Background: Intracranial hemorrhage (ICH) or infarction in dengue cases is rare but very challenging for clinicians. We report these uncommon complications of dengue patients and focused on the significant factors associated with ICH or infarction in dengue patients.
Methods: This investigation was a retrospective study of 182 adult dengue patients who received brain computed tomography at three Taiwan hospitals during the 2014 and 2015 dengue outbreaks. This included 13 hemorrhage cases, 26 infarction cases and 143 cases without brain infarction or hemorrhage.
Results: Among them, 13 (7.14%) suffered from ICH (6 had subdural hemorrhage, 3 had subarachnoid hemorrhage, 1 had subdural and subarachnoid hemorrhage, and 3 had intracerebral hemorrhage) and 26 (14.3%) had brain infarction. The overall mortality rate was 4/13 (30.8%) in the ICH group and 3/26 (11.5%) in the infarction group. The significant variables from the univariate analysis, including difference between 2014 and 2015, age, history of cerebrovascular accident, bone pain, arthralgia, dizziness, altered consciousness, and a higher Charlson comorbidity score. Multivariate analysis revealed that significant risk factors for ICH/infarction in dengue cases were the year of occurrence, 2014 vs. 2015 (p < 0.0001, OR = 25.027, 95% CI = 8.205-76.336), Charlson score >4 (p = 0.01, OR = 3.764, 95% CI = 1.364-10.386) and altered consciousness (p < 0.0001, OR = 6.3, 95% CI = 2.242-17.7).
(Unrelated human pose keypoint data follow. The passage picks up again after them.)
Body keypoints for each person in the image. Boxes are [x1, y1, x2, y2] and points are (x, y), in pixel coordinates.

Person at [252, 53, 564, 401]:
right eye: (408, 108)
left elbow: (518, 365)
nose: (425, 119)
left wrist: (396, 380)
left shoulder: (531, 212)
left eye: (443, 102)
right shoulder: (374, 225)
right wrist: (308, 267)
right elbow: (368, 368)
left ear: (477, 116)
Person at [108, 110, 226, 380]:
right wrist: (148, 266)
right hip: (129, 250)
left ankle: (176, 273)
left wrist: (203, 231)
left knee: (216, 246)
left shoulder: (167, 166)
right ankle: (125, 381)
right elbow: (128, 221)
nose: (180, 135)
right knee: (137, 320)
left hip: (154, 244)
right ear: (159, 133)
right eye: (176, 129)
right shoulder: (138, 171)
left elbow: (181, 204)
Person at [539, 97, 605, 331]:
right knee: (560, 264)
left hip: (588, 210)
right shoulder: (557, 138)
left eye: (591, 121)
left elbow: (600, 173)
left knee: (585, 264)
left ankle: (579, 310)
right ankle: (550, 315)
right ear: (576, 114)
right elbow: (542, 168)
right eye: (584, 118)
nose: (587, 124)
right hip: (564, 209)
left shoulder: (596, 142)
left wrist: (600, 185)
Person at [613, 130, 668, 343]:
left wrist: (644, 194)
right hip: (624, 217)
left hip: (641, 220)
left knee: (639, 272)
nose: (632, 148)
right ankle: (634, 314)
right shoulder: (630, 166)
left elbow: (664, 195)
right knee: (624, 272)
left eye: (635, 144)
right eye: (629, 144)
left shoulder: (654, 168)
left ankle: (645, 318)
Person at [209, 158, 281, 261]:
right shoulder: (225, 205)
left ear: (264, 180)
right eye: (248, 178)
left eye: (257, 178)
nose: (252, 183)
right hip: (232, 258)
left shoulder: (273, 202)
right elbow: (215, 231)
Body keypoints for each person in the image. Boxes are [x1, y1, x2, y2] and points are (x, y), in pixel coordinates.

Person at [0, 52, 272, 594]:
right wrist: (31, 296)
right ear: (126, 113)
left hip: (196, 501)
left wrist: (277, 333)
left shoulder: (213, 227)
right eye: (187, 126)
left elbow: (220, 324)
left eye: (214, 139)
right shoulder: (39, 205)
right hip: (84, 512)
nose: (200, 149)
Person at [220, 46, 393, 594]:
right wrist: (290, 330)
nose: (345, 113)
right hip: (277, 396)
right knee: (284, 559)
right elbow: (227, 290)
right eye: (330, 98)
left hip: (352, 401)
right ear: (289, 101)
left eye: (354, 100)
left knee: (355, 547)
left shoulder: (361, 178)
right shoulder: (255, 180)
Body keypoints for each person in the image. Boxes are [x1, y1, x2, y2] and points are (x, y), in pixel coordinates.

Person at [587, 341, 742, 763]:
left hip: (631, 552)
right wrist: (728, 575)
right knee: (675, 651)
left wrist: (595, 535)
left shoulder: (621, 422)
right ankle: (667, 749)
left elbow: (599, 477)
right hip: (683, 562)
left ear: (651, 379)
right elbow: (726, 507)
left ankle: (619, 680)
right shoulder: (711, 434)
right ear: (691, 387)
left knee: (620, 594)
The factors physicians should notice in dengue endemic regions for brain infarction or ICH include altered consciousness and a Charlson score >4, especially in the year that a higher frequency of infarction/ICH was observed.
Keywords: Dengue hemorrhagic fever; Extradural hematoma; Intracranial bleeding; Subdural hematoma; Thrombocytopenia.